I understand the proof, the part I don't understand is why what happens on the right of A and on the left of B does not matter. If it did, there would be more cases and the identity would be different, but it would be equally valid. So how do you know to condition on what happens before A and after B?

It really helps when you show the problem as given, along with your work! (We ask you to do that, here.) We've also now learned something about the context, which is also important; you are apparently learning about the Fibonacci sequence and such, which I would have guessed, but wasn't sure of.

Now I can see what they are asking, and that you are thinking well (though you at first said you wrote the proof, and then the second time you seem to say it is someone else's proof that you don't fully understand, so I'm a little confused).

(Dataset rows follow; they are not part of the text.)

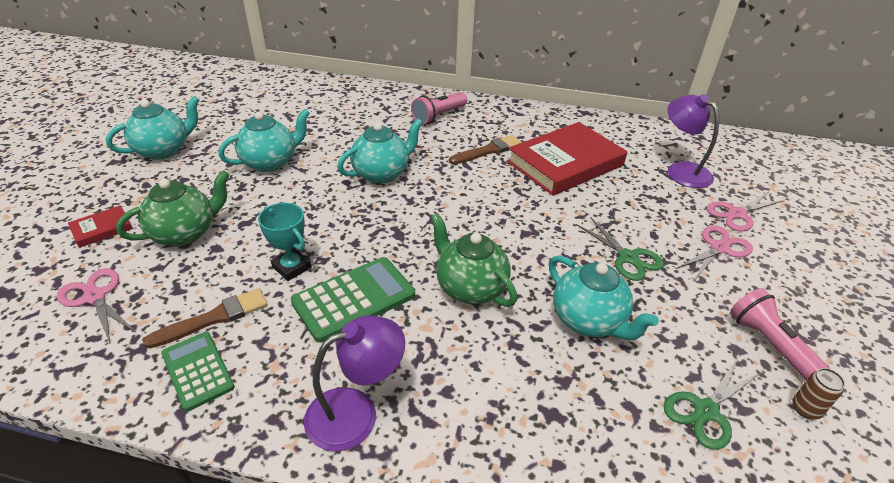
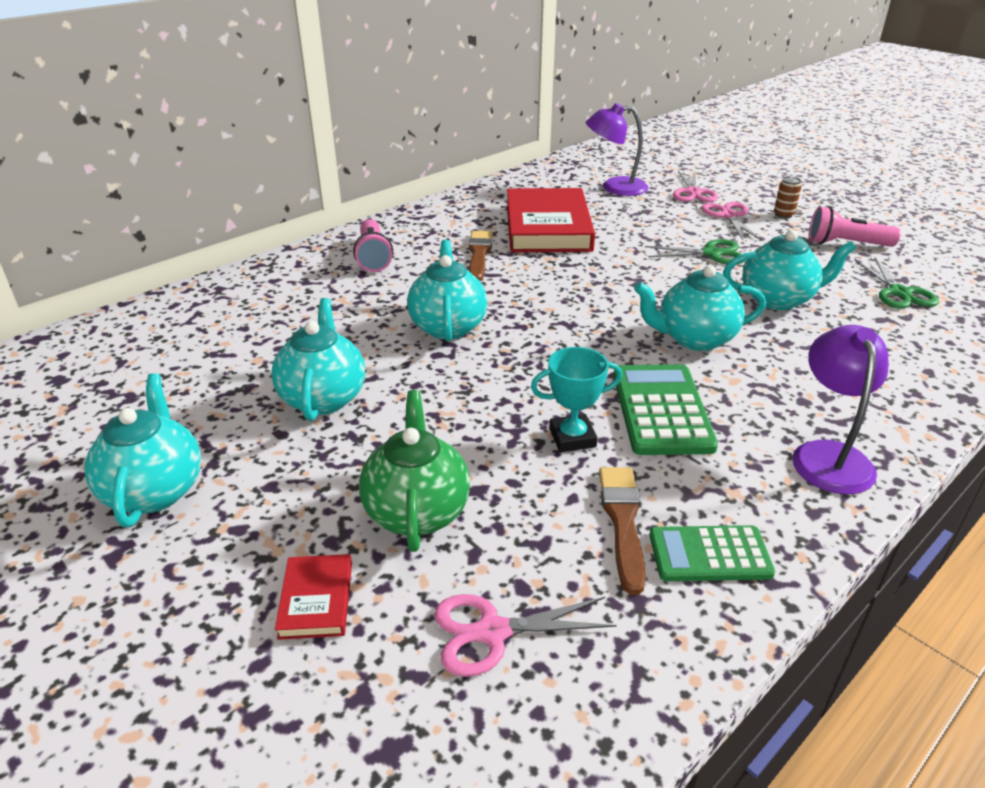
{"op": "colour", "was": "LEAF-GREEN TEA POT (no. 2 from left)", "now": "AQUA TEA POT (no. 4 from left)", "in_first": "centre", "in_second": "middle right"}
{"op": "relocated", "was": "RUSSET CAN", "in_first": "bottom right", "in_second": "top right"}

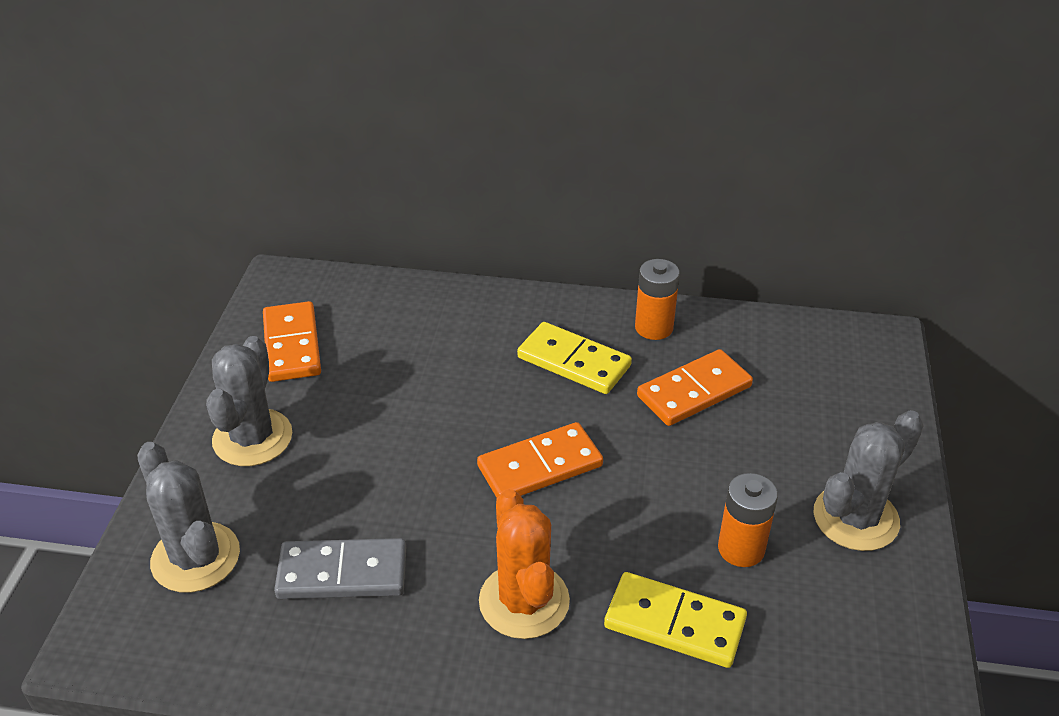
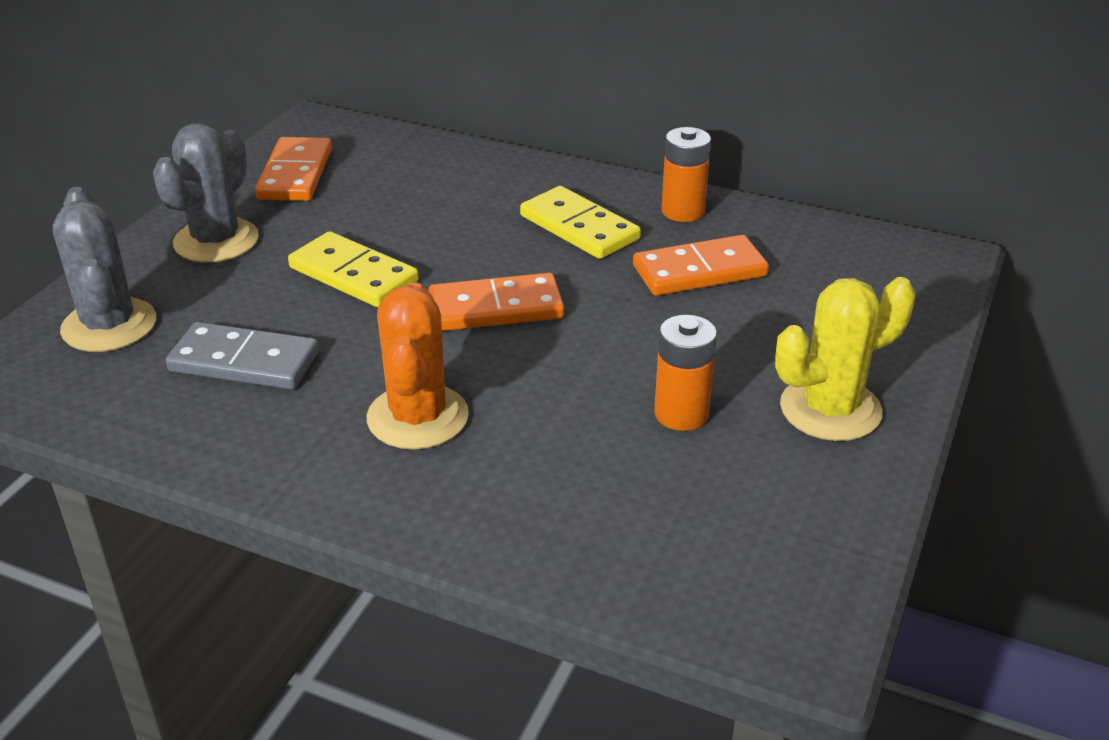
{"op": "colour", "was": "GREY CACTUS (no. 3 from left)", "now": "BRIGHT YELLOW CACTUS", "in_first": "bottom right", "in_second": "middle right"}
{"op": "relocated", "was": "BRIGHT YELLOW DOMINO TILE (no. 2 from left in the first image)", "now": "BRIGHT YELLOW DOMINO TILE (no. 1 from left)", "in_first": "bottom centre", "in_second": "middle left"}

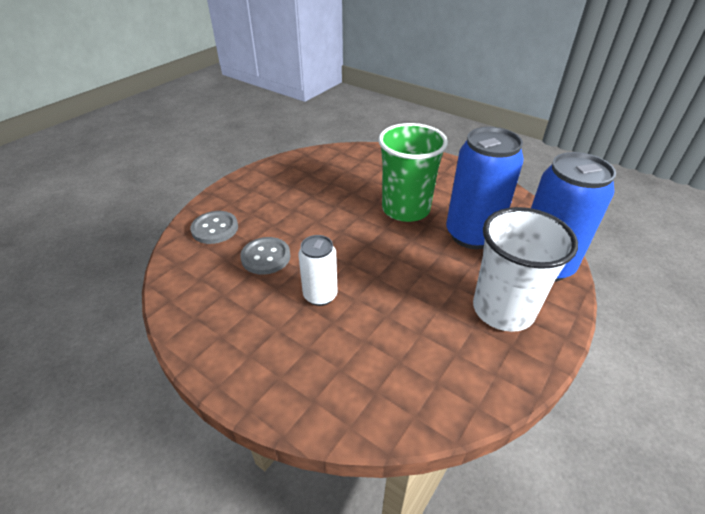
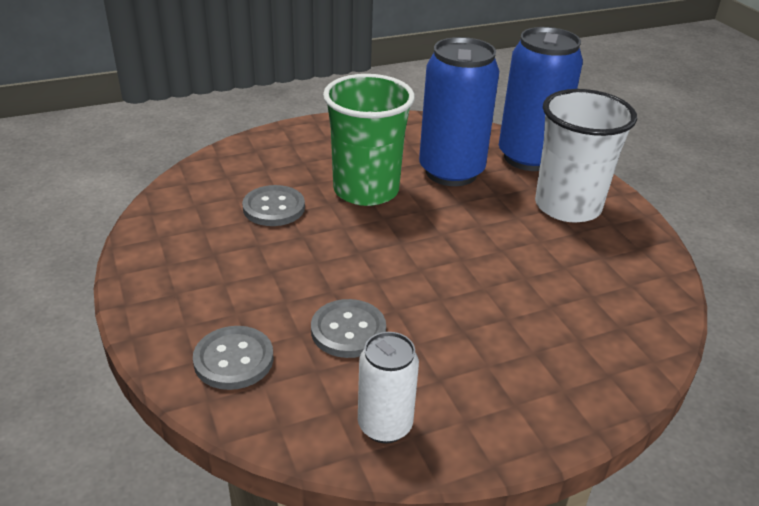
{"op": "relocated", "was": "WHITE CAN", "in_first": "centre", "in_second": "bottom centre"}
{"op": "appeared", "now": "GREY SHIRT BUTTON (no. 2 from left)", "in_second": "centre"}

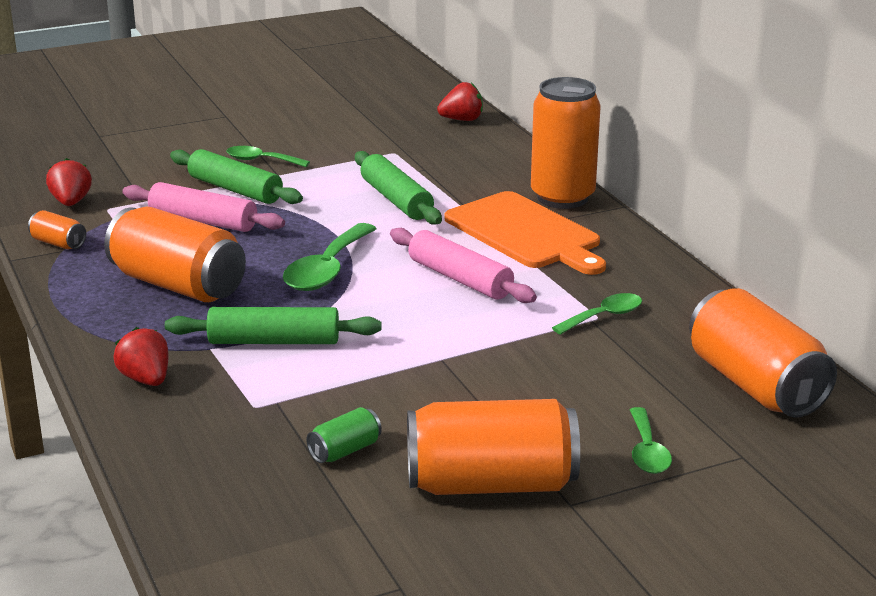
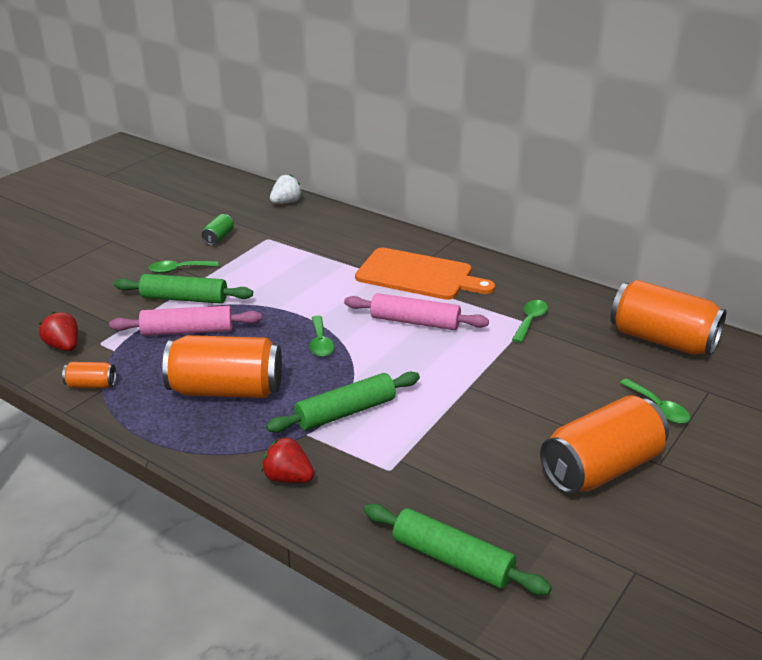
{"op": "missing", "was": "ORANGE CAN (no. 4 from left)", "in_first": "top centre"}
{"op": "colour", "was": "RED STRAWBERRY (no. 3 from left)", "now": "WHITE STRAWBERRY", "in_first": "top centre", "in_second": "top centre"}
{"op": "relocated", "was": "LEAF-GREEN PASTRY ROLLER (no. 3 from left)", "in_first": "top centre", "in_second": "bottom centre"}
{"op": "size", "was": "LEAF-GREEN SPOON (no. 2 from left)", "in_first": "centre", "in_second": "centre", "ratio": 0.61}
{"op": "relocated", "was": "LEAF-GREEN CAN", "in_first": "bottom centre", "in_second": "middle left"}

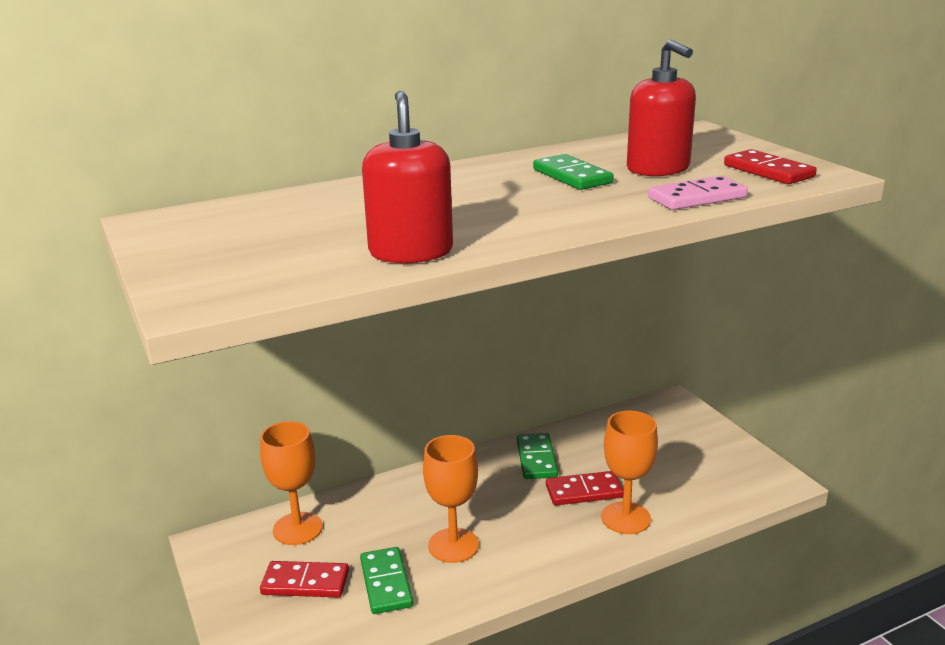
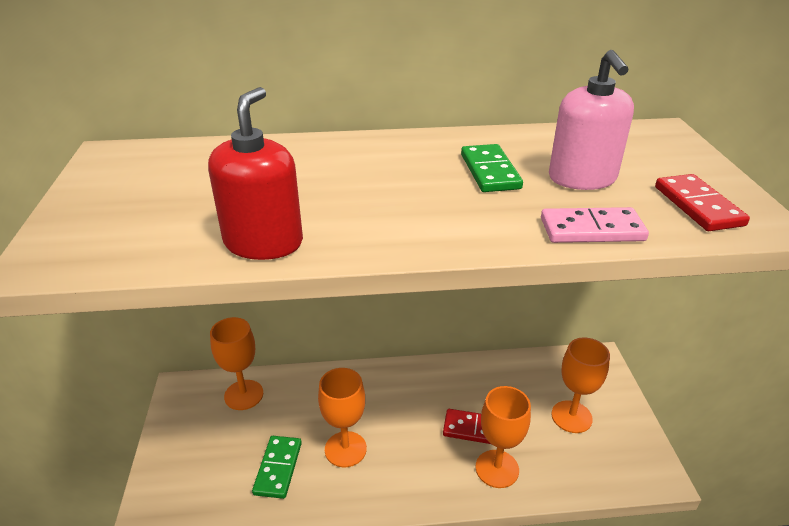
{"op": "colour", "was": "RED SOAP DISPENSER (no. 2 from left)", "now": "PINK SOAP DISPENSER", "in_first": "top right", "in_second": "top right"}
{"op": "missing", "was": "LEAF-GREEN DOMINO TILE (no. 2 from left)", "in_first": "bottom centre"}
{"op": "missing", "was": "RED DOMINO TILE (no. 1 from left)", "in_first": "bottom left"}
{"op": "appeared", "now": "ORANGE WINE GLASS (no. 4 from left)", "in_second": "bottom right"}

I'm not sure what you are asking here. The point of the proof is that the number of ways to cover the whole board is the sum of the ways to cover the middle part (between A and B) in each case. So what happens between them matters very much.

If you're asking, why did they choose to focus on the start and end of the board, that's probably just because this is the identity they wanted you to end up with! In combinatorics, you can look at just about anything in more than one way, and which ways you choose determine what you will see.